Strasburg.jpgNicole Strasburg’s paintings, now in her show Tidal Change at Sullivan Goss through June 3, are not landscapes. Landscapes, after all, show us the lay of the land: what is fixed. Nor are her works seascapes, those homages to constant change, to the unending play of evanescent water and light. Rather, Strasburg’s tidescapes and sloughscapes are about the liminal places where land and water collide. They are about the ways the land is constantly eroded and remade by water; they are about change-both resisted and desired-and its inevitability.

In these works, Strasburg is mining one of the most profound veins in her earlier work, and it is hard to imagine a subject that has more archetypal resonance for where we find ourselves in the world. The artist reveals herself, once again, as more than an unfailing eye and a confident hand, as someone who does more than just hit the composition, the color, and the brushwork exactly right every time. She reveals herself as sage. The paintings say, over and over, “Yes, everything is always sliding away from us; but look at what that is really like. It’s not just a place we can live; it is where we will find our most intense joy.”

This show also demonstrates Strasburg’s fearlessness. If you remember previous shows, even ones as recent as a year ago, you know the artist had a good thing going. She had a style that was more than likeable, a blissed-out breathlessness. Something like that would be hard to give up. But Strasburg has pressed beyond earlier strategies to harder, even more important work. In this show, she takes on not just dissolution, but also solidity. Works like “Coral Sand” and “Sentinel 02” consist of almost nothing but clear lines and flat planes of color; in them the momentary world takes on gravity and permanence. As attractive as these works are, though, and as good as they will look in contemporary interiors, they seem more important as a part of a process of artistic calibration. Strasburg, herself resisting stagnation, tests how far she can go in this direction.

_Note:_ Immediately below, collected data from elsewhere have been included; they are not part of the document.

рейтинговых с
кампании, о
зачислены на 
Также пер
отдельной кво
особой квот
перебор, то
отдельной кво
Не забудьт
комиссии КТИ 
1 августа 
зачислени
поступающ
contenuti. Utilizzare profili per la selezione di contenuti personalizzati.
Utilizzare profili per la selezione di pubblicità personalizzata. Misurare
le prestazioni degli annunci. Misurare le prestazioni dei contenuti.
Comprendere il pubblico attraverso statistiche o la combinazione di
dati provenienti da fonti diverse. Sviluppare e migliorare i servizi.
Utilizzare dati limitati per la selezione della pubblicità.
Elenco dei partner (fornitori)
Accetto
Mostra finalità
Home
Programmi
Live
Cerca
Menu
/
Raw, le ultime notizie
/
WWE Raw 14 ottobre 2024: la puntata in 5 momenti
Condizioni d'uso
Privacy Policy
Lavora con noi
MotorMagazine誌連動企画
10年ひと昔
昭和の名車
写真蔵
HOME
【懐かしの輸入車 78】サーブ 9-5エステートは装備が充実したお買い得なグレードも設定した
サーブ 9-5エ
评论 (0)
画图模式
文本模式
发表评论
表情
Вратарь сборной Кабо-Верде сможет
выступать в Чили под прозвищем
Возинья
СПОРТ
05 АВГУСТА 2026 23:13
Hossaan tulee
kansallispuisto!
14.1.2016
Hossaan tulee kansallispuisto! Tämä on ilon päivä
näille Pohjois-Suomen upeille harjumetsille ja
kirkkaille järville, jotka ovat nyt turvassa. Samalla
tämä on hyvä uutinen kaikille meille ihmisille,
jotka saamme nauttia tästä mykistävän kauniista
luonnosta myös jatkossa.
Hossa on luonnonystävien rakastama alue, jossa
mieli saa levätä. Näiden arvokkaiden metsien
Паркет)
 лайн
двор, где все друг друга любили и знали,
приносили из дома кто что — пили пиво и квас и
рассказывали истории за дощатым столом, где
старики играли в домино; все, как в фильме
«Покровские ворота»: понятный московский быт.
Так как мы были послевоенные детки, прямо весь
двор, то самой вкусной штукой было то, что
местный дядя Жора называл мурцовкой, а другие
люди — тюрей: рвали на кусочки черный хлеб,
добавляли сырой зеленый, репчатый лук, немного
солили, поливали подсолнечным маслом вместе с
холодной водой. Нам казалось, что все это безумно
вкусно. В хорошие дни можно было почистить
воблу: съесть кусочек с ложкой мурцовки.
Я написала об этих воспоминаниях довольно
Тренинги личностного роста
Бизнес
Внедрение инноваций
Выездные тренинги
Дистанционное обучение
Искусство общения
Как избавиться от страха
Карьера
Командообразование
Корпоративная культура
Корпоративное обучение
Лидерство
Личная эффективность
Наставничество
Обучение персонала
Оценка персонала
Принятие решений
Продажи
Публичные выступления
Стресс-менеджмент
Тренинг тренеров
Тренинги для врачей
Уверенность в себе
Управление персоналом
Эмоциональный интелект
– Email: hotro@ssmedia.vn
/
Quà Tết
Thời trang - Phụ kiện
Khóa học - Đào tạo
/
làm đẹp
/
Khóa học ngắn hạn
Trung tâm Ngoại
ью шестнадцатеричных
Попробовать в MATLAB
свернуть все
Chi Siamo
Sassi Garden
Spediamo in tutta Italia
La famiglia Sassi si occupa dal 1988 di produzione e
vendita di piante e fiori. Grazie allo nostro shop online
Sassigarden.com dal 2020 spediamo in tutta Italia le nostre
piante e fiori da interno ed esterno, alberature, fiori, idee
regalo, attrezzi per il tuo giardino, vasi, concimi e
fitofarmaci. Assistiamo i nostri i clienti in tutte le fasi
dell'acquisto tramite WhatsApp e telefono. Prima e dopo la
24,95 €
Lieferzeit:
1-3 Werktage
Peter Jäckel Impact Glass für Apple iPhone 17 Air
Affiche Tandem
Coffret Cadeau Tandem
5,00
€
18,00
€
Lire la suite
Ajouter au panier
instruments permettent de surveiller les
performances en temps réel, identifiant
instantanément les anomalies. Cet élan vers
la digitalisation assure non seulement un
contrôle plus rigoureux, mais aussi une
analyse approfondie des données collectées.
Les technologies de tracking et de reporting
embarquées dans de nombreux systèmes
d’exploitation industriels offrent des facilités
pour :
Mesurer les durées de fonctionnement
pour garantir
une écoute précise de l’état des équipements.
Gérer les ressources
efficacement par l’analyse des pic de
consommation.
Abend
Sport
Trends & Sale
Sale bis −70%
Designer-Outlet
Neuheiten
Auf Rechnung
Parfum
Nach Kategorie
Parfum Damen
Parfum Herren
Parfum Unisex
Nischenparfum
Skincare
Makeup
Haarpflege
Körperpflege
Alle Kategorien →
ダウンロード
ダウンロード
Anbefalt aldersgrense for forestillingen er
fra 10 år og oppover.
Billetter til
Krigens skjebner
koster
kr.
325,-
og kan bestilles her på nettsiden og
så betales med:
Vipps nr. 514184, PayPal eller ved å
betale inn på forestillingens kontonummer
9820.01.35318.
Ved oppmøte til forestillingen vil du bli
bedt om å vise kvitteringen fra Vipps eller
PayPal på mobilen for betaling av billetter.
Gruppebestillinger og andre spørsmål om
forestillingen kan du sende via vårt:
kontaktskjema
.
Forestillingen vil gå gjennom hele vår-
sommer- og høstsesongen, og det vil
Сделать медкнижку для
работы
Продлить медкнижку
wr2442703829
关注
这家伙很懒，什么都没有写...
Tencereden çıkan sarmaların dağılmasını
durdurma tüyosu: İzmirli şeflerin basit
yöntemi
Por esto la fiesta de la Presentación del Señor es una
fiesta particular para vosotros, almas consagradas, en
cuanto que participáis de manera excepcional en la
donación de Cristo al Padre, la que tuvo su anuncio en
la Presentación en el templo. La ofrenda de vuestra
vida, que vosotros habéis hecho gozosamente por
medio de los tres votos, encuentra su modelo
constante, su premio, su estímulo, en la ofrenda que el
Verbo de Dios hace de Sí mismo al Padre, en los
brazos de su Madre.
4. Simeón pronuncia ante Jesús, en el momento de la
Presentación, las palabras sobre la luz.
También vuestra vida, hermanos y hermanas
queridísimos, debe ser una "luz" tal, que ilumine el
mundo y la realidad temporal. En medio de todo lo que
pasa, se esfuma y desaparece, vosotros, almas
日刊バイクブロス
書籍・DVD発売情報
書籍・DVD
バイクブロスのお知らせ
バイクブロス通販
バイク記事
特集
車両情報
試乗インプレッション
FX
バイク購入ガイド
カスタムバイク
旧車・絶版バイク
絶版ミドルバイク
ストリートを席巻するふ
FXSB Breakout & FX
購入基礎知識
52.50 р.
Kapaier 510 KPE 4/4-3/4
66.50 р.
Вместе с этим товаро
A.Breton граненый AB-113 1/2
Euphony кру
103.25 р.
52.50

The masterpieces, though, are works like “Twilight Puddles” and “Morning Point,” works that step back from pure disegno, reincorporating it into a larger conversation between what is fixed and what is at play. In one part of “Tidal Wash,” for example, the sand banks through which the water flows seem to cohere, to create clear shapes. They form a center that might hold, a substantiality that makes the shimmering chaos of shallow, streaming water in the foreground all the more poignant.